Normalization and Cell Cycle scoring

Code
# Enrique Blanco Carmona
# e.blancocarmona@kitz-heidelberg.de
# PhD Student – Clinical Bioinformatics
# Division of Pediatric Neurooncology (B062)
# DKFZ-KiTZ | Germany

#--------------------------------------------------------------------
# 4 - NORMALIZATION USING SCTRANSFORM AND CELL CYCLE SCORING
#--------------------------------------------------------------------

# In this process, we want to regress out the effect of 5 variables:
# - nCount_RNA: UMIs. We observe different numbers across samples.
# - nFeature_RNA: genes. We observe different numbers across samples.
# - percent.mt: % of mitochondrial RNA in the cells.
# - S.Score and G2M.Score: Cell cycle effect.
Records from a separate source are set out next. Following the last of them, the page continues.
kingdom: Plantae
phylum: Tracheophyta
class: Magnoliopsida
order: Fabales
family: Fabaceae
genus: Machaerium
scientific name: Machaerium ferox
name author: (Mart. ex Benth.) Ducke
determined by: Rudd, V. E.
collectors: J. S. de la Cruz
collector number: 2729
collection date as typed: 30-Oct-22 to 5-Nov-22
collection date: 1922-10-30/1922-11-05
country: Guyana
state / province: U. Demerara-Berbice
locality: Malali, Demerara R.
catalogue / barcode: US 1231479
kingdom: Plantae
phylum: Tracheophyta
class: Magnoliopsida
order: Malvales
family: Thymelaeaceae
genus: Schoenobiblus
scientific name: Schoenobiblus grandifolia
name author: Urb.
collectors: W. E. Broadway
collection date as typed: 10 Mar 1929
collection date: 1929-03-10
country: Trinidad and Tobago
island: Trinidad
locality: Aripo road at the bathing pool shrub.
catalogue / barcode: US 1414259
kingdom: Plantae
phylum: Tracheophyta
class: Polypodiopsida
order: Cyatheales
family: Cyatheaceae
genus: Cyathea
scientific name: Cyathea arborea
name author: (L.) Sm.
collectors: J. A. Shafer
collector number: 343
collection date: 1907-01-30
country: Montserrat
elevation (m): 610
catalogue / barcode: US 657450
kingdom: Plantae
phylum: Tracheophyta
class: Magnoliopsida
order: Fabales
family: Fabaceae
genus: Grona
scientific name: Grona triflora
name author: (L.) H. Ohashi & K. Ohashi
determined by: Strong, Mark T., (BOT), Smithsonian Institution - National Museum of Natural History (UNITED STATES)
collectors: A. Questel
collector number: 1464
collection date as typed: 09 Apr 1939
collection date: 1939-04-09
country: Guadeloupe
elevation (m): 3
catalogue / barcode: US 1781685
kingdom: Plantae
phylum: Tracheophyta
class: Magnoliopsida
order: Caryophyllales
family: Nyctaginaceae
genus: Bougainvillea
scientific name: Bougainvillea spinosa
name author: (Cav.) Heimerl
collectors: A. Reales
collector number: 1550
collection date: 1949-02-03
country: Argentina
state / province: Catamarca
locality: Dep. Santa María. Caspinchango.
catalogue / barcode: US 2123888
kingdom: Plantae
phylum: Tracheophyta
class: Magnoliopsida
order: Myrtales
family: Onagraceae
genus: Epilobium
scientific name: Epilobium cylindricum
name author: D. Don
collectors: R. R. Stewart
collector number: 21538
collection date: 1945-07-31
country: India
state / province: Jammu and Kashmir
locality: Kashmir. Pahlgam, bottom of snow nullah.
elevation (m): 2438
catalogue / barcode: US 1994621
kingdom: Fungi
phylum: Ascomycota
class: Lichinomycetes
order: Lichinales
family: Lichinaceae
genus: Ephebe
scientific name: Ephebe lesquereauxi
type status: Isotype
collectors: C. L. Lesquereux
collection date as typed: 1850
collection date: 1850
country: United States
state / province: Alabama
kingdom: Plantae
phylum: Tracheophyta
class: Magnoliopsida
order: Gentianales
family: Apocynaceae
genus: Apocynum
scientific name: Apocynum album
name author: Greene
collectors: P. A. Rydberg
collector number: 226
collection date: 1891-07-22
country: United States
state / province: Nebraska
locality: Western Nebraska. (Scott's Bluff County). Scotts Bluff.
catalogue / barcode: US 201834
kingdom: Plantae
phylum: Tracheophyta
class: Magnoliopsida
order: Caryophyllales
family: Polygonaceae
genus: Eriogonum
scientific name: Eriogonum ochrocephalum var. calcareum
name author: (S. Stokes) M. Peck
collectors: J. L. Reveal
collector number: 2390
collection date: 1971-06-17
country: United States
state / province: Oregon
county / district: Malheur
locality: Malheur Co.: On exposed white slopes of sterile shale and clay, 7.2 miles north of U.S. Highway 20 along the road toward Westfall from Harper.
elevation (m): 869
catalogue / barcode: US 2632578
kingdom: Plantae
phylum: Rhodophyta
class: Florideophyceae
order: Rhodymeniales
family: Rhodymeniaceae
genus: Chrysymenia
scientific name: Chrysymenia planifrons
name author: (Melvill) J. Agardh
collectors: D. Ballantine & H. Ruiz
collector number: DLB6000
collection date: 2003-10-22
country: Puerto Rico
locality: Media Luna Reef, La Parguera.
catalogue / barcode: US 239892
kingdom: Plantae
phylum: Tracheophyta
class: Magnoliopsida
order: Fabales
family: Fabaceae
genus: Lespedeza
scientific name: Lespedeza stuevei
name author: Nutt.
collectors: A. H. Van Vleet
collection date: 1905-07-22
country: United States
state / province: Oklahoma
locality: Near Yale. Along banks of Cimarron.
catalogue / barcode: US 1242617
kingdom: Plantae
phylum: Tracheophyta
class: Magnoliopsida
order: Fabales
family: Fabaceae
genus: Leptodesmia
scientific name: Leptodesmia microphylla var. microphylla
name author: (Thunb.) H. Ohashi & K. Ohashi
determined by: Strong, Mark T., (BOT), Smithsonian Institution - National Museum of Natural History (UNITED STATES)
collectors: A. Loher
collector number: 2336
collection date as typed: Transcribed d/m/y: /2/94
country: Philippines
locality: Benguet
We want to be sure this is not a bias in the data.

# Get S phase genes.
s.genes <- Seurat::cc.genes.updated.2019$s.genes
# Get G2-M phase genes.
g2m.genes <- Seurat::cc.genes.updated.2019$g2m.genes


# We normalize first using SCTransform and removing the effect of UMIs, genes and percent.mt.
# Process followed as in https://github.com/satijalab/seurat/issues/1679#issuecomment-557781838

sample <- Seurat::SCTransform(sample,
                              assay = "RNA",
                              new.assay.name = "SCT",
                              vars.to.regress = c("nCount_RNA", "nFeature_RNA", "percent.mt"))


# With the data normalized, we asses the cell cycle effect.
sample <- Seurat::CellCycleScoring(object = sample,
                                   s.features = s.genes,
                                   g2m.features = g2m.genes,
                                   set.ident = FALSE)


# And then, since now S.Score and G2M.Score are stored as metadata variables, we can normalize again using also these variables in the regress out.

sample <- Seurat::SCTransform(sample,
                              assay = "RNA",
                              new.assay.name = "SCT",
                              vars.to.regress = c("nCount_RNA", "nFeature_RNA", "percent.mt", "S.Score", "G2M.Score"))
# Please note that this second normalization uses the data in the "RNA" assay, this is, the unnormalized data.
# Therefore, the data we will work on is only normalized once.